◆ PROBLEM TO WORK ON ◆
Starting from the line with "nose: (35, 237)", transcribe each line to the end of the records below. Copy them exactly and write nothing else.
+ + +
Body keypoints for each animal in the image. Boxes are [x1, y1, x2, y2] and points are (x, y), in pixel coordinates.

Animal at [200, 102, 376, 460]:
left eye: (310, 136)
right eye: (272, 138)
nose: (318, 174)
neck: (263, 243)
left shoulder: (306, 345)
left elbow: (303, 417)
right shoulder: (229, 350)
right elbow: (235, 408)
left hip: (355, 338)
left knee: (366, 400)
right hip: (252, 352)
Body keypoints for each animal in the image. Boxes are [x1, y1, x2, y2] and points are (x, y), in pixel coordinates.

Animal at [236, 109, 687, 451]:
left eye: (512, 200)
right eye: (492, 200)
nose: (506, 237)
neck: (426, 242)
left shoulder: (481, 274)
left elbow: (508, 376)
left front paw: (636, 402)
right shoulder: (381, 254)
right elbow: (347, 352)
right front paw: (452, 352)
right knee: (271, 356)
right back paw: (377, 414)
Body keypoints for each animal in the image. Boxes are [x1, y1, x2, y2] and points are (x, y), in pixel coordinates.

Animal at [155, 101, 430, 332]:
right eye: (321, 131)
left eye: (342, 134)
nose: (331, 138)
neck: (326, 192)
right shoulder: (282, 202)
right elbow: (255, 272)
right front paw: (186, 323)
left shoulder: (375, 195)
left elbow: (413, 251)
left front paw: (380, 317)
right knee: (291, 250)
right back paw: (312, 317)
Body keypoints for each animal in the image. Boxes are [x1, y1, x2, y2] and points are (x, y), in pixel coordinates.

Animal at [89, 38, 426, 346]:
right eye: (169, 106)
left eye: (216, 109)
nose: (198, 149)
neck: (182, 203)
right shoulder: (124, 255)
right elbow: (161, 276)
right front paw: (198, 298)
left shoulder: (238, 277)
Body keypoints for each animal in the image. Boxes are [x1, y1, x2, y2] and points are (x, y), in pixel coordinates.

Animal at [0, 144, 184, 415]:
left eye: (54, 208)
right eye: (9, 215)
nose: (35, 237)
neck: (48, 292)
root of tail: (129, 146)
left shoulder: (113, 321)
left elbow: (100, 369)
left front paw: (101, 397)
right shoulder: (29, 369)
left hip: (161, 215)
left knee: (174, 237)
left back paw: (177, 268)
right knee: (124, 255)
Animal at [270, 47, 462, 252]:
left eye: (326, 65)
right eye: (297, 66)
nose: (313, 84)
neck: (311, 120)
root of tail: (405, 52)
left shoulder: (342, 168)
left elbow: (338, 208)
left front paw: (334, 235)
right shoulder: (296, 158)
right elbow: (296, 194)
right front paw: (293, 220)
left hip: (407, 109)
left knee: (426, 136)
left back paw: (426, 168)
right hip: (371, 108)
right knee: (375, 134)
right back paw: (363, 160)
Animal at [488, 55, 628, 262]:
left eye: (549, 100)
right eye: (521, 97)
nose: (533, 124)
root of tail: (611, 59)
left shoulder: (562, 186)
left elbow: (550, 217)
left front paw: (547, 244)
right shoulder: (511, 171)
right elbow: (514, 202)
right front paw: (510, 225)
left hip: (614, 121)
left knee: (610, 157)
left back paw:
+ + +
◆ RESPONSE TO THIS TASK ◆
nose: (35, 237)
neck: (48, 292)
root of tail: (129, 146)
left shoulder: (113, 321)
left elbow: (100, 369)
left front paw: (101, 397)
right shoulder: (29, 369)
left hip: (161, 215)
left knee: (174, 237)
left back paw: (177, 268)
right knee: (124, 255)
Animal at [270, 47, 462, 252]:
left eye: (326, 65)
right eye: (297, 66)
nose: (313, 84)
neck: (311, 120)
root of tail: (405, 52)
left shoulder: (342, 168)
left elbow: (338, 208)
left front paw: (334, 235)
right shoulder: (296, 158)
right elbow: (296, 194)
right front paw: (293, 220)
left hip: (407, 109)
left knee: (426, 136)
left back paw: (426, 168)
right hip: (371, 108)
right knee: (375, 134)
right back paw: (363, 160)
Animal at [488, 55, 628, 262]:
left eye: (549, 100)
right eye: (521, 97)
nose: (533, 124)
root of tail: (611, 59)
left shoulder: (562, 186)
left elbow: (550, 217)
left front paw: (547, 244)
right shoulder: (511, 171)
right elbow: (514, 202)
right front paw: (510, 225)
left hip: (614, 121)
left knee: (610, 157)
left back paw:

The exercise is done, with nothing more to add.